WHAT YOU HAVE TO DO >>
Filter the rows below and copy out each line that contains the word "oder".

RECORDS PROVIDED >>
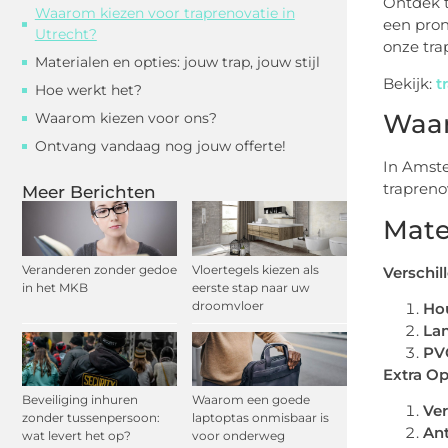
Ontdek t
Waarom kiezen voor traprenovatie in
een pron
Utrecht?
onze tra
Materialen en opties: jouw trap, jouw stijl
Bekijk:
t
Hoe werkt het?
Waar
Waarom kiezen voor ons?
Ontvang vandaag nog jouw offerte!
In Amste
trapreno
Meer Berichten
Mater
Veranderen zonder gedoe
Vloertegels kiezen als
Verschil
in het MKB
eerste stap naar uw
droomvloer
Ho
La
PV
Extra Op
Beveiliging inhuren
Waarom een goede
Ver
zonder tussenpersoon:
laptoptas onmisbaar is
Ant
wat levert het op?
voor onderweg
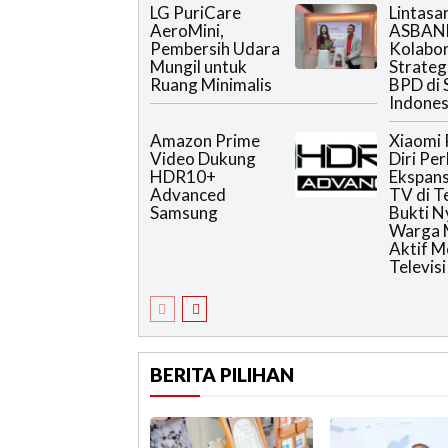
LG PuriCare
Lintasa
AeroMini,
ASBAN
Pembersih Udara
Kolabor
Mungil untuk
Strateg
Ruang Minimalis
BPD di 
Indones
Amazon Prime
Xiaomi 
Video Dukung
Diri Pe
HDR10+
Ekspans
Advanced
TV di T
Samsung
Bukti N
Warga 
Aktif 
Televisi
BERITA PILIHAN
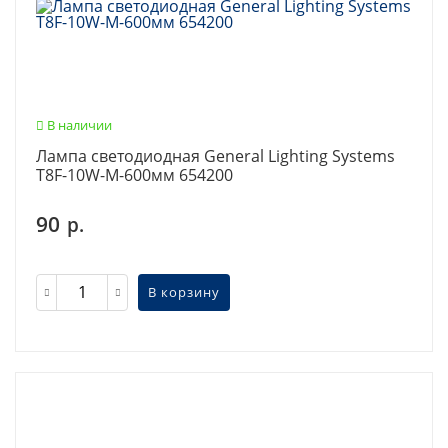
В наличии
Лампа светодиодная General Lighting Systems
T8F-10W-M-600мм 654200
90
р.
В корзину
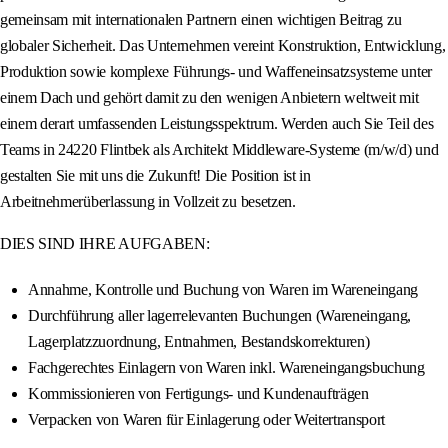
gemeinsam mit internationalen Partnern einen wichtigen Beitrag zu
globaler Sicherheit. Das Unternehmen vereint Konstruktion, Entwicklung,
Produktion sowie komplexe Führungs- und Waffeneinsatzsysteme unter
einem Dach und gehört damit zu den wenigen Anbietern weltweit mit
einem derart umfassenden Leistungsspektrum. Werden auch Sie Teil des
Teams in 24220 Flintbek als Architekt Middleware-Systeme (m/w/d) und
gestalten Sie mit uns die Zukunft! Die Position ist in
Arbeitnehmerüberlassung in Vollzeit zu besetzen.
DIES SIND IHRE AUFGABEN:
Annahme, Kontrolle und Buchung von Waren im Wareneingang
Durchführung aller lagerrelevanten Buchungen (Wareneingang,
Lagerplatzzuordnung, Entnahmen, Bestandskorrekturen)
Fachgerechtes Einlagern von Waren inkl. Wareneingangsbuchung
Kommissionieren von Fertigungs- und Kundenaufträgen
Verpacken von Waren für Einlagerung oder Weitertransport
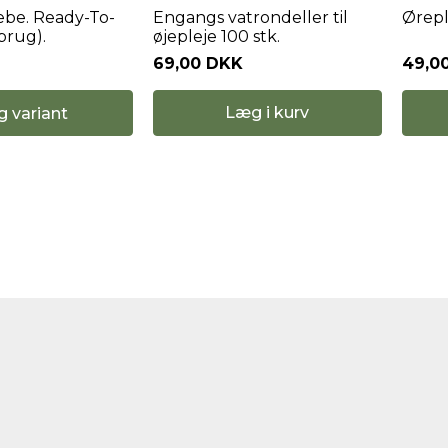
æbe. Ready-To-
Engangs vatrondeller til
Ørepl
 brug).
øjepleje 100 stk.
69,00 DKK
49,0
Læg i kurv
g variant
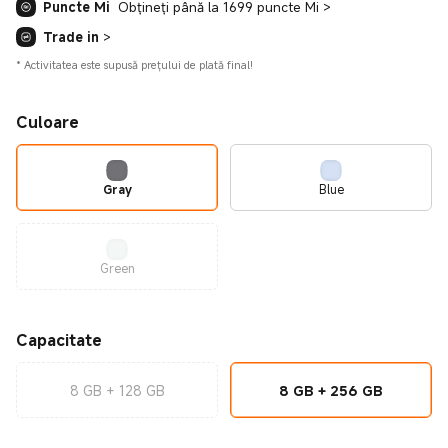
Puncte Mi
Obțineți până la 1699 puncte Mi
>
Trade in
>
*
Activitatea este supusă prețului de plată final!
Culoare
Gray
Blue
Green
Capacitate
8 GB + 128 GB
8 GB + 256 GB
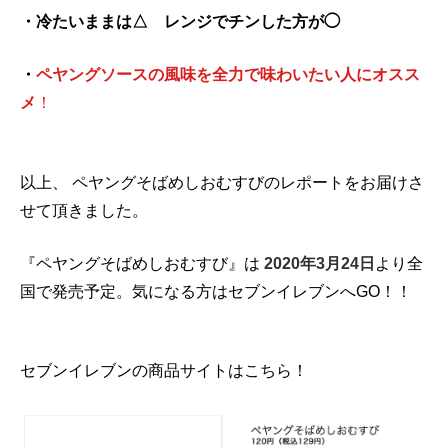
・冷たいままは△ レンジでチンした方が◯
・
ペヤングソースの風味を全力で味わいたい人にオスス
メ
！
以上、 ペヤングそばめしおむすびのレポートをお届けさ
せて頂きました。
『ペヤングそばめしおむすび』は
2020年3月24日
より全
国で発売予定。気になる方はセブンイレブンへGO！！
セブンイレブンの商品サイトはこちら！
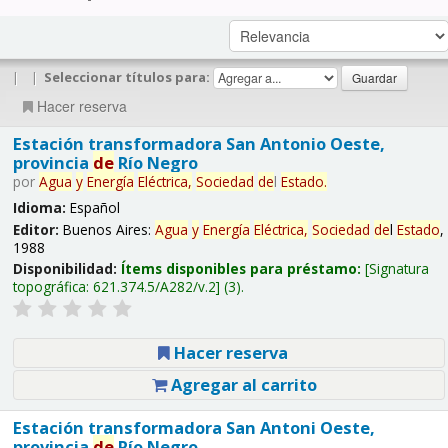
|
|
Seleccionar títulos para:
Hacer reserva
Estación transformadora San Antonio Oeste,
provincia
de
Río Negro
por
Agua
y
Energía
Eléctrica,
Sociedad
de
l
Estado
.
Idioma:
Español
Editor:
Buenos Aires:
Agua
y
Energía
Eléctrica,
Sociedad
de
l
Estado
,
1988
Disponibilidad:
Ítems disponibles para préstamo:
Signatura
topográfica:
621.374.5/A282/v.2
(3).
Hacer reserva
Agregar al carrito
Estación transformadora San Antoni Oeste,
provincia
de
Río Negro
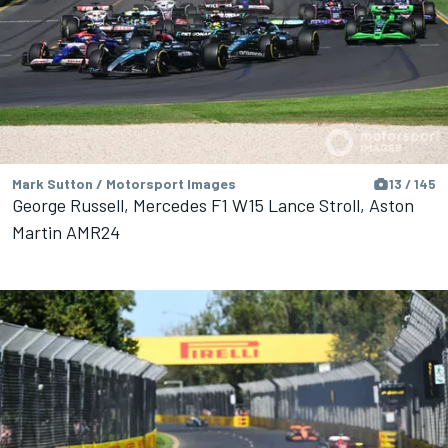
Mark Sutton / Motorsport Images
13 / 145
George Russell, Mercedes F1 W15 Lance Stroll, Aston
Martin AMR24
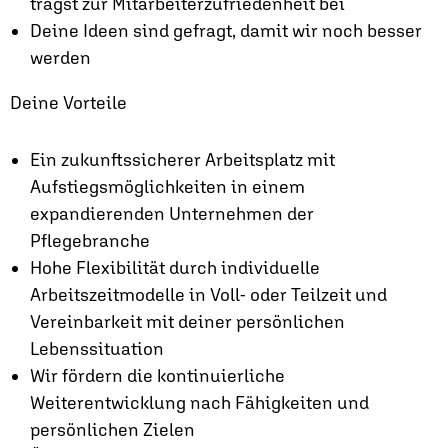
trägst zur Mitarbeiterzufriedenheit bei
Deine Ideen sind gefragt, damit wir noch besser
werden
Deine Vorteile
Ein zukunftssicherer Arbeitsplatz mit
Aufstiegsmöglichkeiten in einem
expandierenden Unternehmen der
Pflegebranche
Hohe Flexibilität durch individuelle
Arbeitszeitmodelle in Voll- oder Teilzeit und
Vereinbarkeit mit deiner persönlichen
Lebenssituation
Wir fördern die kontinuierliche
Weiterentwicklung nach Fähigkeiten und
persönlichen Zielen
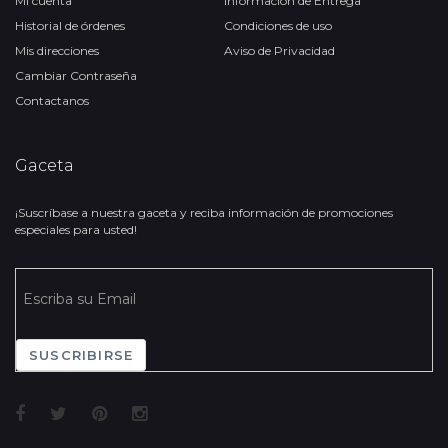
Mi cuenta
Información de Entrega
Historial de órdenes
Condiciones de uso
Mis direcciones
Aviso de Privacidad
Cambiar Contraseña
Contactanos
Gaceta
¡Suscríbase a nuestra gaceta y reciba información de promociones
especiales para usted!
SUSCRIBIRSE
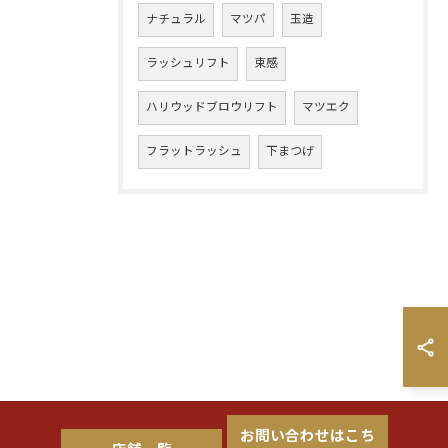
ナチュラル
マツパ
玉造
ラッシュリフト
束感
ハリウッドブロウリフト
マツエク
フラットラッシュ
下まつげ
お問い合わせはこち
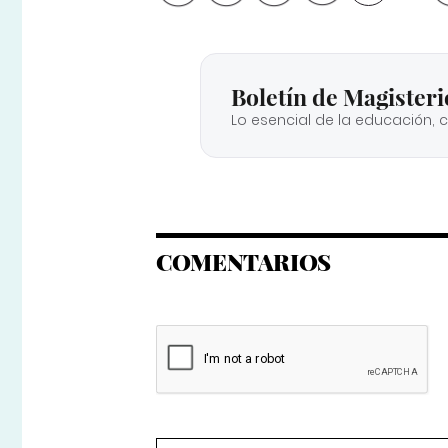
Boletín de Magisteri
Lo esencial de la educación, 
COMENTARIOS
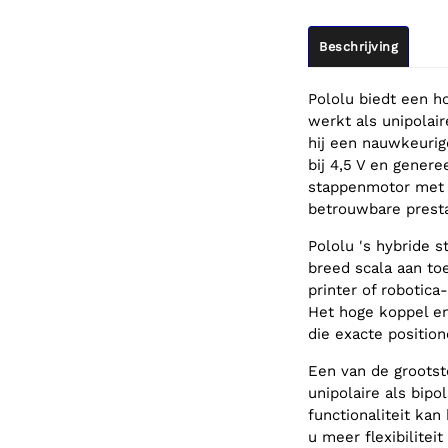
Beschrijving
Pololu biedt een 
werkt als unipolai
hij een nauwkeurig
bij 4,5 V en gener
stappenmotor met 
betrouwbare presta
Pololu 's hybride 
breed scala aan t
printer of robotic
Het hoge koppel e
die exacte position
Een van de grootst
unipolaire als bip
functionaliteit kan
u meer flexibilitei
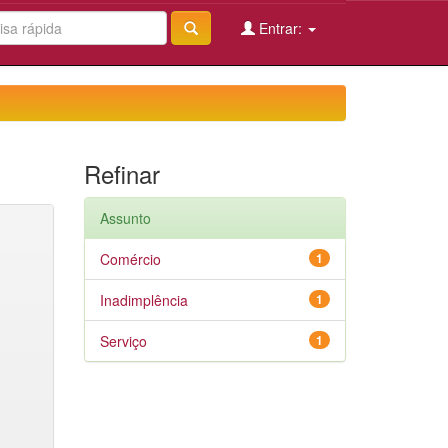
Entrar:
Refinar
Assunto
Comércio
1
Inadimplência
1
Serviço
1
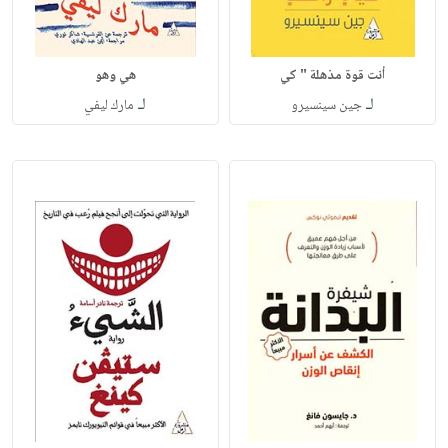
أنت قوة مذهلة " كي
هي وهو
لـ
لـ
جين سينسيرو
مارك ليفي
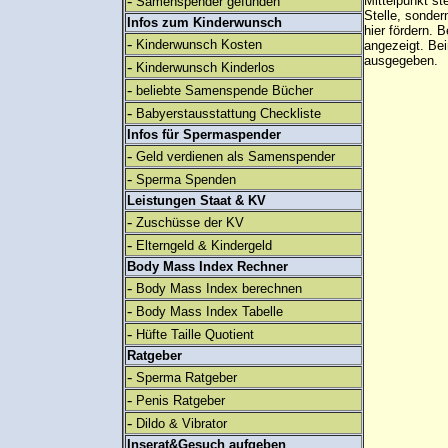
-
Mittelpunkt st
Samenspender gefunden
Stelle, sonder
Infos zum Kinderwunsch
hier fördern. B
-
Kinderwunsch Kosten
angezeigt. B
ausgegeben.
-
Kinderwunsch Kinderlos
-
beliebte Samenspende Bücher
-
Babyerstausstattung Checkliste
Infos für Spermaspender
-
Geld verdienen als Samenspender
-
Sperma Spenden
Leistungen Staat & KV
-
Zuschüsse der KV
-
Elterngeld & Kindergeld
Body Mass Index Rechner
-
Body Mass Index berechnen
-
Body Mass Index Tabelle
-
Hüfte Taille Quotient
Ratgeber
-
Sperma Ratgeber
-
Penis Ratgeber
-
Dildo & Vibrator
Inserat&Gesuch aufgeben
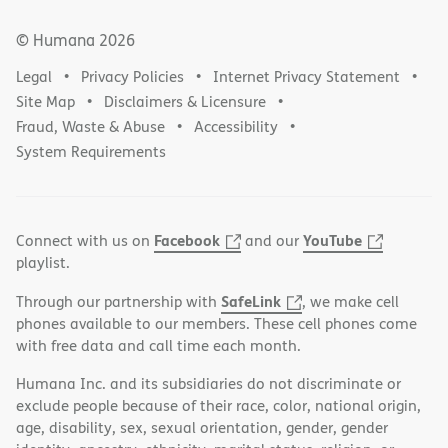
© Humana
2026
Legal
Privacy Policies
Internet Privacy Statement
Site Map
Disclaimers & Licensure
Fraud, Waste & Abuse
Accessibility
System Requirements
Facebook
YouTube
Connect with us on
and our
playlist.
SafeLink
Through our partnership with
, we make cell
phones available to our members. These cell phones come
with free data and call time each month.
Humana Inc. and its subsidiaries do not discriminate or
exclude people because of their race, color, national origin,
age, disability, sex, sexual orientation, gender, gender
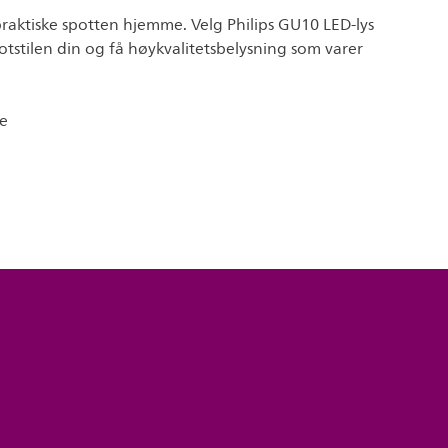
aktiske spotten hjemme. Velg Philips GU10 LED-lys
potstilen din og få høykvalitetsbelysning som varer
e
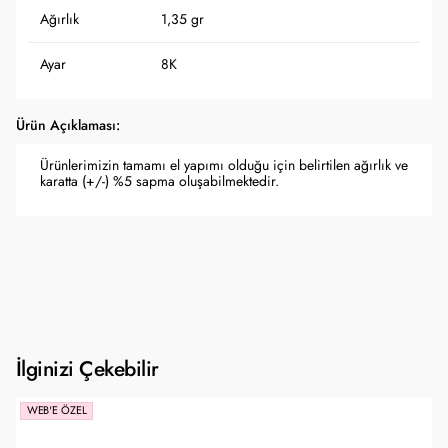
Ağırlık
1,35 gr
Ayar
8K
Ürün Açıklaması:
Ürünlerimizin tamamı el yapımı olduğu için belirtilen ağırlık ve
karatta (+/-) %5 sapma oluşabilmektedir.
İlginizi Çekebilir
WEB'E ÖZEL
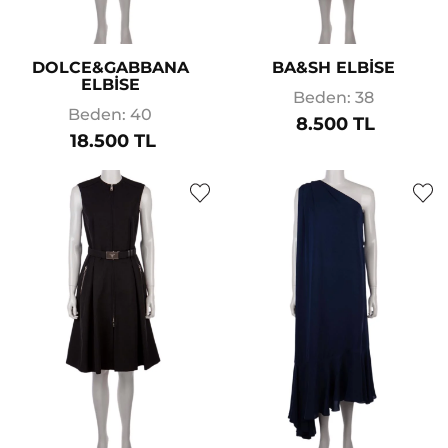
DOLCE&GABBANA
BA&SH ELBİSE
ELBİSE
Beden: 38
Beden: 40
8.500 TL
18.500 TL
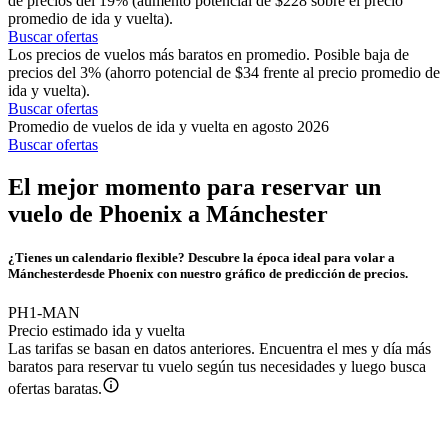
de precios del 19% (aumento potencial de $228 sobre el precio
promedio de ida y vuelta).
Buscar ofertas
Los precios de vuelos más baratos en promedio. Posible baja de
precios del 3% (ahorro potencial de $34 frente al precio promedio de
ida y vuelta).
Buscar ofertas
Promedio de vuelos de ida y vuelta en agosto 2026
Buscar ofertas
El mejor momento para reservar un
vuelo de Phoenix a Mánchester
¿Tienes un calendario flexible? Descubre la época ideal para volar a
Mánchesterdesde Phoenix con nuestro gráfico de predicción de precios.
PH1-MAN
Precio estimado ida y vuelta
Las tarifas se basan en datos anteriores. Encuentra el mes y día más
baratos para reservar tu vuelo según tus necesidades y luego busca
ofertas baratas.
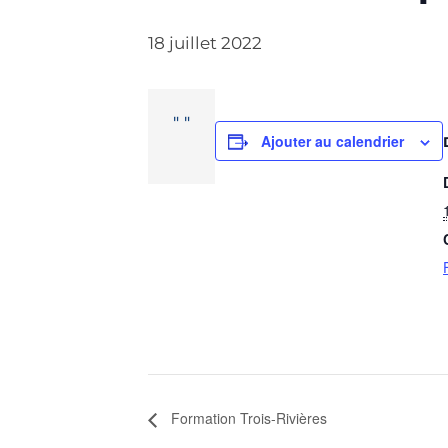
18 juillet 2022
Ajouter au calendrier
Formation Trois-Rivières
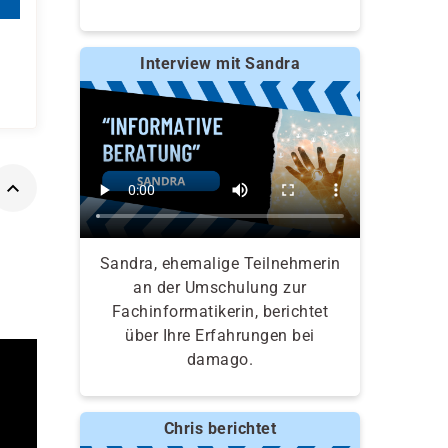
Interview mit Sandra
Sandra, ehemalige Teilnehmerin
an der Umschulung zur
Fachinformatikerin, berichtet
über Ihre Erfahrungen bei
damago.
Chris berichtet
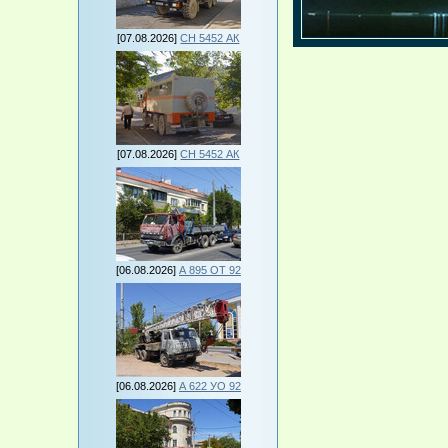
[07.08.2026]
СН 5452 АК
[07.08.2026]
СН 5452 АК
[06.08.2026]
А 895 ОТ 92
[06.08.2026]
А 622 УО 92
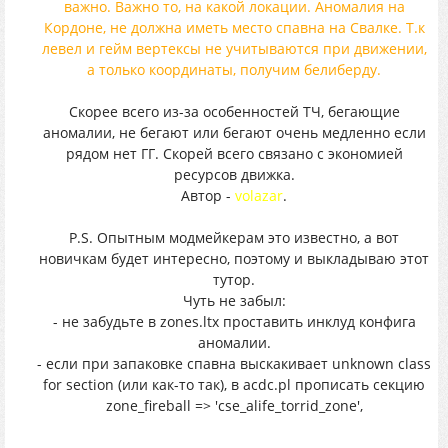
важно. Важно то, на какой локации. Аномалия на
Кордоне, не должна иметь место спавна на Свалке. Т.к
левел и гейм вертексы не учитываются при движении,
а только координаты, получим белиберду.
Скорее всего из-за особенностей ТЧ, бегающие
аномалии, не бегают или бегают очень медленно если
рядом нет ГГ. Скорей всего связано с экономией
ресурсов движка.
Автор -
volazar
.
P.S. Опытным модмейкерам это известно, а вот
новичкам будет интересно, поэтому и выкладываю этот
тутор.
Чуть не забыл:
- не забудьте в zones.ltx проставить инклуд конфига
аномалии.
- если при запаковке спавна выскакивает unknown class
for section (или как-то так), в acdc.pl прописать секцию
zone_fireball => 'cse_alife_torrid_zone',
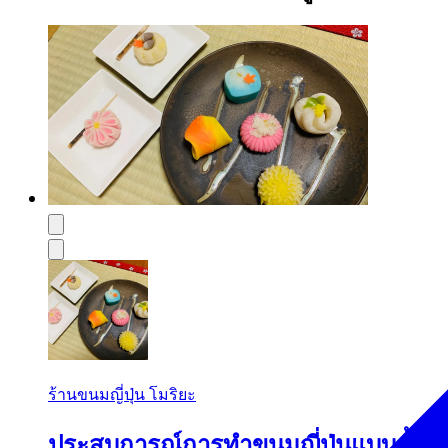
ร้านขนมญี่ปุ่น โมริยะ
ประสบการณ์การทำขนมญี่ปุ่นแบบดั้งเด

SOLUTION >>
Verpacken von Waren für Einlagerung oder Weitertransport
Arbeitszeitmodelle in Voll- oder Teilzeit und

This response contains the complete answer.